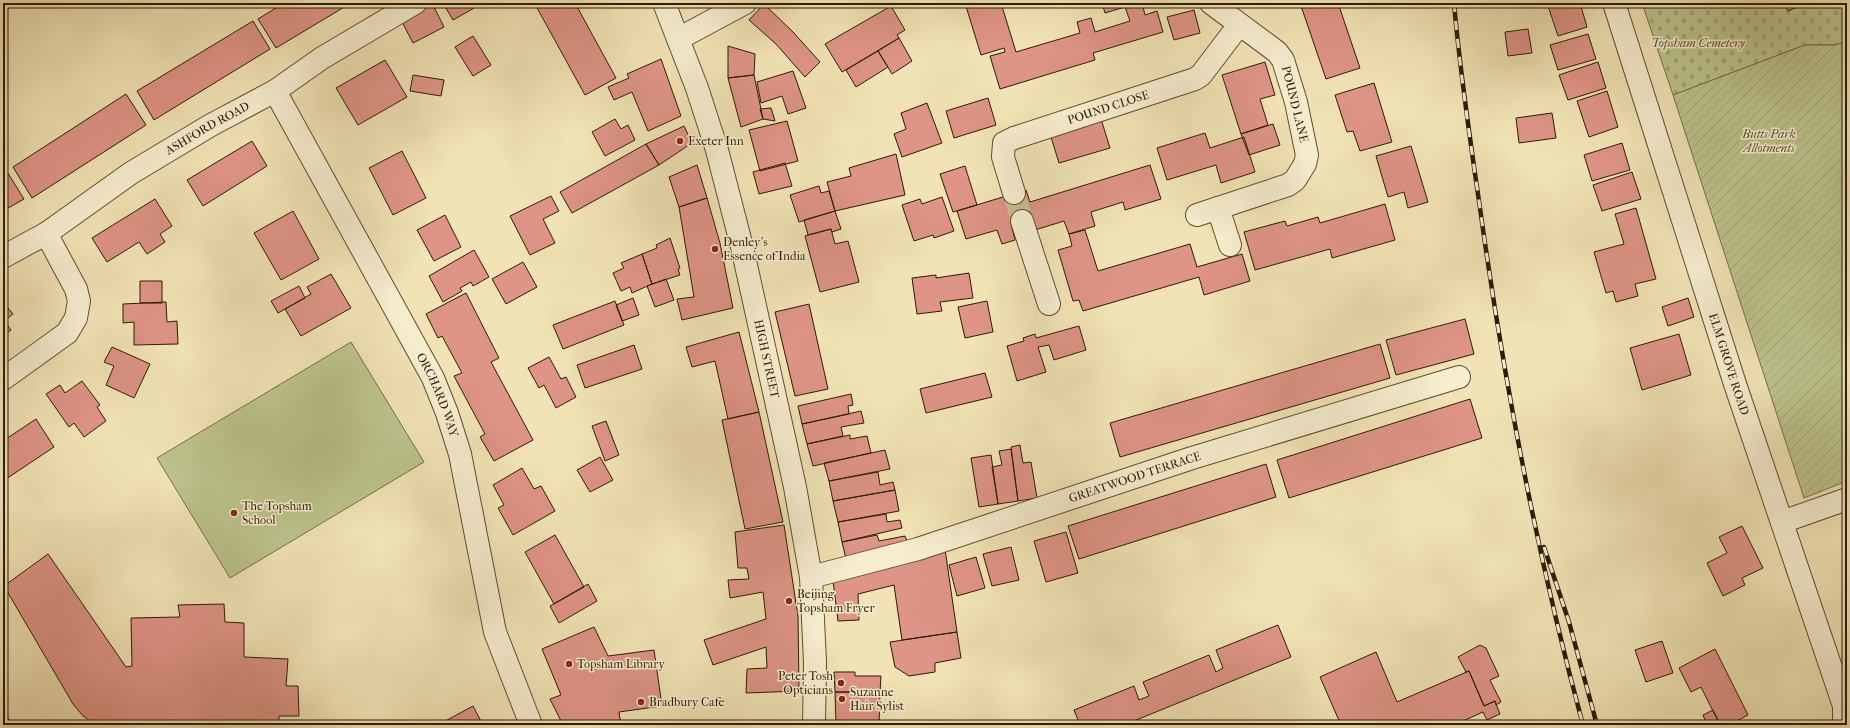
<svg xmlns="http://www.w3.org/2000/svg" width="1850" height="728" viewBox="0 0 1850 728" font-family="'IM FELL French Canon',serif">
<style>
.grass{fill:#bcc38c;stroke:#746f48}
.cemetery{fill:url(#cemetery-stones);stroke:#746f48}
.garden{fill:url(#garden-furrows);stroke:#746f48}
.building{fill:#de9486;stroke:#2d1b04}
.lines{fill:none;stroke-linecap:round;stroke-linejoin:round}
.minor-tunnel{stroke:#cabb92;stroke-width:22;stroke-dasharray:22 11;stroke-linecap:butt}
.minor-casing{stroke:#5e4d30;stroke-width:24}
.minor{stroke:#f6edcf;stroke-width:22}
.rail-casing{stroke:#2d1b04;stroke-width:4.5}
.rail{stroke:#f6edcf;stroke-width:3;stroke-dasharray:9;stroke-linecap:butt}
.poi-dot{fill:#8f2418;stroke:#f6edcf;stroke-width:1.5}
.labels{text-anchor:middle;dominant-baseline:central;stroke-width:3;stroke-linejoin:round;paint-order:stroke}
.park-label{font-size:12px;font-style:italic;fill:#584d2d;stroke:#f6edcf}
.street-label{font-size:12px;fill:#2d1b04;stroke:#f6edcf}
.poi-label{font-size:12px;fill:#2d1b04;stroke:#f6edcf;text-anchor:start}
</style>
<defs>
<pattern id="cemetery-stones" width="16" height="16" patternUnits="userSpaceOnUse"><rect width="16" height="16" fill="#bcc38c"/><path d="M2 7V4a2 2 0 0 1 4 0v3zM10 15v-3a2 2 0 0 1 4 0v3z" fill="#a2a777"/></pattern>
<pattern id="garden-furrows" width="10" height="10" patternUnits="userSpaceOnUse"><rect width="10" height="10" fill="#bcc38c"/><path d="M-1 1l2-2M0 10L10 0M9 11l2-2" fill="none" stroke="#a2a777"/></pattern>
</defs>
<rect width="100%" height="100%" fill="#f1e3b5"/>
<filter id="stains"><feTurbulence type="fractalNoise" baseFrequency=".005" numOctaves="4"/><feColorMatrix values="0 0 0 0 .2 0 0 0 0 .09 0 0 0 0 .02 0 0 0 .5 -.17"/></filter>
<radialGradient id="worn" r=".72"><stop offset=".6" stop-color="#630" stop-opacity="0"/><stop offset="1" stop-color="#630" stop-opacity=".3"/></radialGradient>
<!-- grass -->
<path class="grass" d="M351,342L424,462L230,578L157,458Z"/>
<!-- cemetery -->
<path class="cemetery" d="M1642,3H1847V41L1836,45H1805L1673,95Z"/>
<!-- garden -->
<path class="garden" d="M1847,41V481L1804,498L1673,95L1805,45H1836Z"/>
<!-- building -->
<path class="building" d="M284,3H351L276,48L258,19Z
M432,3L444,27L413,43L401,20Z
M443,3H483L453,20Z
M541,3H575L616,78L585,95L536,6Z
M965,3H1001L1016,52L1080,33L1077,22L1091,18L1095,32L1130,21L1125,7L1105,13L1102,3H1142L1145,15L1157,11L1163,32L1093,53L1095,60L1000,89L990,56L1005,52L1004,48L981,55Z
M1300,3H1338L1360,68L1326,79Z
M1547,3H1580L1587,27L1558,36Z
M1776,3H1803L1804,4L1788,11L1785,5L1778,8Z
M764,4L793,32L820,62L805,77L776,44L749,20Z
M891,6L905,30L897,35L899,38L842,72L825,44Z
M1194,10L1200,33L1174,40L1167,17Z
M253,21L270,49L154,120L137,91Z
M1528,29L1532,53L1508,56L1505,32Z
M1588,34L1596,59L1558,70L1550,45Z
M473,36L491,65L473,76L455,47Z
M899,38L912,61L892,74L878,51Z
M728,46L755,54L754,75L728,78Z
M878,51L888,67L856,87L846,70Z
M661,59L681,116L648,131L632,92L614,100L608,87L629,78L627,74Z
M385,60L407,97L358,125L336,88Z
M1265,62L1275,95L1260,99L1268,125L1241,134L1222,75Z
M1598,62L1606,88L1568,100L1559,75Z
M793,71L806,108L788,114L782,96L761,103L757,82Z
M413,75L444,80L441,96L410,91Z
M754,75L763,119L741,127L728,78Z
M1374,83L1392,142L1360,151L1353,131L1347,132L1335,95Z
M1607,91L1618,127L1589,137L1577,101Z
M126,94L146,125L32,198L13,167Z
M988,98L996,125L954,138L946,111Z
M927,103L942,143L902,157L894,134L906,129L901,113Z
M771,108L775,121L763,119L760,109Z
M1552,113L1556,138L1519,143L1516,118Z
M615,119L621,129L628,125L635,140L605,156L592,132Z
M1101,119L1110,148L1059,163L1050,134Z
M787,121L798,161L760,171L749,130Z
M1273,124L1280,145L1249,155L1241,134Z
M684,126L692,143L659,165L646,144Z
M1205,133L1210,148L1244,137L1255,172L1221,183L1216,165L1167,180L1157,148Z
M252,141L267,166L203,206L187,180Z
M1622,143L1630,170L1592,181L1584,155Z
M646,144L659,165L572,213L560,192Z
M1411,146L1428,202L1408,208L1404,192L1388,197L1376,156Z
M402,151L426,198L393,215L369,168Z
M896,154L905,195L835,211L827,182L851,176L849,168Z
M785,163L792,186L759,194L753,172Z
M697,165L707,198L679,207L669,177Z
M1150,165L1161,199L1125,210L1123,202L1091,212L1095,226L1069,234L1064,221L1035,230L1031,218L1011,224L1015,240L1002,244L997,230L966,239L957,211L1026,190L1030,202Z
M965,166L977,205L953,212L940,174Z
M6,170L24,199L3,211V171Z
M1632,172L1641,199L1602,211L1593,185Z
M819,186L821,193L829,191L835,211L799,222L790,195Z
M551,196L559,211L543,219L555,243L530,255L510,216Z
M942,197L954,231L934,238L933,235L914,241L902,205L920,199L922,204Z
M707,198L720,243L733,308L682,320L677,299L694,297L679,207Z
M155,199L172,226L160,234L165,242L147,254L139,242L107,262L92,238Z
M1385,204L1395,240L1332,258L1330,249L1255,270L1244,232L1285,221L1287,226L1318,217L1320,223Z
M1636,208L1656,279L1635,284L1638,296L1616,302L1613,291L1606,293L1594,252L1624,244L1615,214Z
M293,211L319,259L281,280L254,233Z
M835,211L841,229L832,232L831,229L808,235L804,220Z
M445,215L461,247L434,261L417,230Z
M831,229L835,244L848,241L859,282L820,292L805,236Z
M1085,230L1098,271L1190,244L1197,267L1242,254L1250,281L1204,295L1199,277L1083,311L1079,300L1073,301L1058,250L1072,246L1069,234Z
M670,238L680,268L678,269L680,275L652,284L642,254L657,248L656,245Z
M474,250L489,277L473,286L471,282L460,288L462,291L443,302L429,276Z
M642,254L652,284L632,293L630,287L621,291L613,273L624,268L621,263Z
M523,262L537,287L506,304L492,279Z
M969,273L973,298L940,302L942,311L917,314L912,278L936,275V278Z
M331,274L351,308L301,336L285,309L311,294L307,287Z
M666,279L674,300L655,307L647,286Z
M140,281H162V303H140Z
M299,286L305,298L278,313L271,301Z
M466,293L499,358L491,362L533,440L494,461L480,437L485,434L454,376L462,373L442,336L438,338L426,314Z
M633,298L639,315L622,321L616,305Z
M1688,298L1694,317L1668,326L1662,307Z
M615,301L624,325L563,349L553,325Z
M987,301L993,332L965,338L958,307Z
M3,302L13,314L4,321L11,330L3,336Z
M166,302L167,322L177,321L178,344L134,345V322L123,323V304Z
M809,304L828,389L795,396L775,312Z
M1465,319L1474,354L1396,375L1386,340Z
M1079,326L1086,350L1054,360L1049,345L1038,347L1046,372L1017,381L1007,346L1024,341L1023,338L1035,334L1036,338Z
M739,332L759,412L728,419L715,361L692,367L686,347Z
M1679,334L1691,375L1642,390L1630,348Z
M1380,344L1390,378L1120,457L1110,423Z
M634,345L642,369L585,388L577,365Z
M112,347L150,364L134,398L106,385L114,366L104,362Z
M549,357L561,379L566,377L576,397L556,408L544,385L539,388L528,368Z
M985,373L992,397L926,413L920,389Z
M82,381L100,405L97,407L106,421L84,437L74,423L69,427L46,394L60,385L65,393Z
M851,394L853,405L848,406L849,414L802,424L798,406Z
M1470,399L1482,438L1289,498L1277,460Z
M861,411L864,423L841,427L843,436L807,444L802,424Z
M759,412L783,522L745,529L722,420Z
M36,419L54,447L3,481V441Z
M606,421L619,455L605,461L592,426Z
M850,435V439L867,436L871,453L813,466L807,444Z
M1020,445L1023,463L1031,462L1037,498L1018,501L1011,447Z
M1011,449L1018,501L998,504L992,467L1002,465L999,451Z
M885,450L890,469L829,481L824,463Z
M991,455L998,504L979,507L971,458Z
M600,457L613,480L590,492L577,470Z
M1266,464L1276,497L1079,559L1068,526Z
M522,468L534,489L541,486L555,511L513,535L498,508L504,505L493,485Z
M878,472L880,485L893,482L895,490L833,501L829,481Z
M895,490L899,511L838,522L833,501Z
M886,514L887,522L900,520L902,528L842,542L838,522Z
M784,525L798,616L799,691L746,693L747,669L767,668L766,647L713,665L704,640L766,619L763,592L730,598L728,580L749,579L747,568H738L735,532Z
M1742,526L1763,568L1742,578L1745,585L1723,596L1707,563L1727,553L1719,537Z
M1066,532L1078,573L1046,582L1034,541Z
M555,535L584,587L554,604L525,552Z
M877,535L879,541L905,536L909,546L847,563L842,542Z
M1011,547L1019,580L992,586L983,554Z
M945,549L957,632L902,640L894,585L858,594L859,620L838,621L833,581Z
M48,554L126,667L132,666L131,618L180,617L178,605L224,604L225,622L244,623V657L288,659L286,686H298L299,716H279V725H96L83,716L73,704L4,586Z
M976,557L985,588L957,596L949,565Z
M588,584L597,601L559,623L550,606Z
M1278,625L1291,657L1124,725H1080L1074,710L1134,686L1139,700L1149,696L1143,682L1209,655L1216,672L1223,668L1216,650Z
M594,627L608,656L654,650L662,706L619,712L621,725H563L550,699L561,695L542,649Z
M957,632L961,658L935,663V672L909,676L895,667L890,642Z
M1662,641L1673,673L1646,682L1635,650Z
M1480,645L1486,648L1499,676L1490,680L1501,702L1496,705L1495,701L1484,706L1469,671L1466,672L1458,657Z
M1715,649L1748,715L1729,725H1720L1701,687L1691,692L1679,668Z
M1376,652L1397,702L1469,671L1484,706L1495,701L1500,714L1487,720L1483,712L1454,725H1341L1320,677Z
M834,672H855V676H881L880,692H835Z
M835,692H880L879,725H836Z
M473,706L483,725H438Z
M1713,710L1719,722L1712,725H1707L1703,715Z
M5,712L12,725H3V714Z"/>
<g class="lines">
<!-- minor-tunnel -->
<path class="minor-tunnel" d="M1014,193L1022,221"/>
<defs>
<g id="minor">
<path id="s1" d="M664,3L697,88L717,150L742,247L795,487L811,577L815,662L814,725"/>
<path id="s2" d="M1614,3L1735,384L1844,706V725"/>
<path d="M678,39L745,3"/>
<path id="s3" d="M275,91L433,378L447,413L460,454L495,632L531,725"/>
<path id="s4" d="M1014,193L1003,157L1004,143L1014,138L1195,79L1201,75L1239,25"/>
<path d="M1218,208L1230,245"/>
<path d="M1197,215L1288,185L1295,180L1305,164L1307,155L1296,102L1283,60L1277,52L1211,3"/>
<path d="M1022,221L1049,304"/>
<path id="s5" d="M3,257L47,233L131,173L211,125L275,91L322,58L415,3"/>
<path d="M3,379L67,333L76,318L79,301L76,289L48,237L47,233"/>
<path d="M1782,522L1847,499"/>
<path id="s6" d="M811,577L918,549L1192,458L1459,377"/>
</g>
</defs>
<!-- minor casing -->
<use href="#minor" class="minor-casing"/>
<!-- minor -->
<use href="#minor" class="minor"/>
<defs>
<path id="rail" d="M1454,3C1460,72 1470,140 1480,208C1504,382 1537,555 1583,725
M1544,547L1569,622L1597,725"/>
</defs>
<!-- rail casing -->
<use href="#rail" class="rail-casing"/>
<!-- rail -->
<use href="#rail" class="rail"/>
</g>
<!-- markers -->
<g class="poi-dot">
<circle cx="680" cy="141" r="4"/>
<circle cx="715" cy="249" r="4"/>
<circle cx="234" cy="513" r="4"/>
<circle cx="789" cy="601" r="4"/>
<circle cx="569" cy="664" r="4"/>
<circle cx="841" cy="683" r="4"/>
<circle cx="842" cy="699" r="4"/>
<circle cx="641" cy="702" r="4"/>
</g>
<g class="labels">
<!-- park labels -->
<g class="park-label">
<text x="1698" y="43">Topsham Cemetery</text>
<text x="1769" y="134">Butts Park<tspan x="1769" dy="14">Allotments</tspan></text>
</g>
<!-- street labels -->
<g class="street-label">
<text transform="translate(1295 104) rotate(76)">POUND LANE</text>
<text stroke="none"><textPath href="#s4" startOffset="162">POUND CLOSE</textPath></text>
<text stroke="none"><textPath href="#s5" startOffset="242">ASHFORD ROAD</textPath></text>
<text stroke="none"><textPath href="#s1" startOffset="371">HIGH STREET</textPath></text>
<text stroke="none"><textPath href="#s2" startOffset="379">ELM GROVE ROAD</textPath></text>
<text stroke="none"><textPath href="#s3" startOffset="345">ORCHARD WAY</textPath></text>
<text stroke="none"><textPath href="#s6" startOffset="339">GREATWOOD TERRACE</textPath></text>
</g>
<!-- poi labels -->
<g class="poi-label">
<text x="688" y="141">Exeter Inn</text>
<text x="723" y="242">Denley's<tspan x="723" dy="14">Essence of India</tspan></text>
<text x="242" y="506">The Topsham<tspan x="242" dy="14">School</tspan></text>
<text x="797" y="594">Beijing<tspan x="797" dy="14">Topsham Fryer</tspan></text>
<text x="577" y="664">Topsham Library</text>
<text x="833" y="676" text-anchor="end">Peter Tosh<tspan x="833" dy="14">Opticians</tspan></text>
<text x="850" y="692">Suzanne<tspan x="850" dy="14">Hair Sylist</tspan></text>
<text x="649" y="702">Bradbury Cafe</text>
</g>
</g>
<!-- margin -->
<rect width="1850" height="728" fill="none" stroke="#f1e3b5" stroke-width="16"/>
<rect x="4" y="4" width="1842" height="720" fill="none" stroke="#2d1b04" stroke-width="2"/>
<rect x="8" y="8" width="1834" height="712" fill="none" stroke="#2d1b04"/>
<rect width="100%" height="100%" filter="url(#stains)"/>
<rect width="100%" height="100%" fill="url(#worn)"/>
</svg>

> Work to complete:
Your answer should be the lines above, from the line containing "M754,75L763,119L741,127L728,78Z" up to and including the line containing "M927,103L942,143L902,157L894,134L906,129L901,113Z", reproduced exactly and with nothing else.

> Answer to this exercise:
M754,75L763,119L741,127L728,78Z
M1374,83L1392,142L1360,151L1353,131L1347,132L1335,95Z
M1607,91L1618,127L1589,137L1577,101Z
M126,94L146,125L32,198L13,167Z
M988,98L996,125L954,138L946,111Z
M927,103L942,143L902,157L894,134L906,129L901,113Z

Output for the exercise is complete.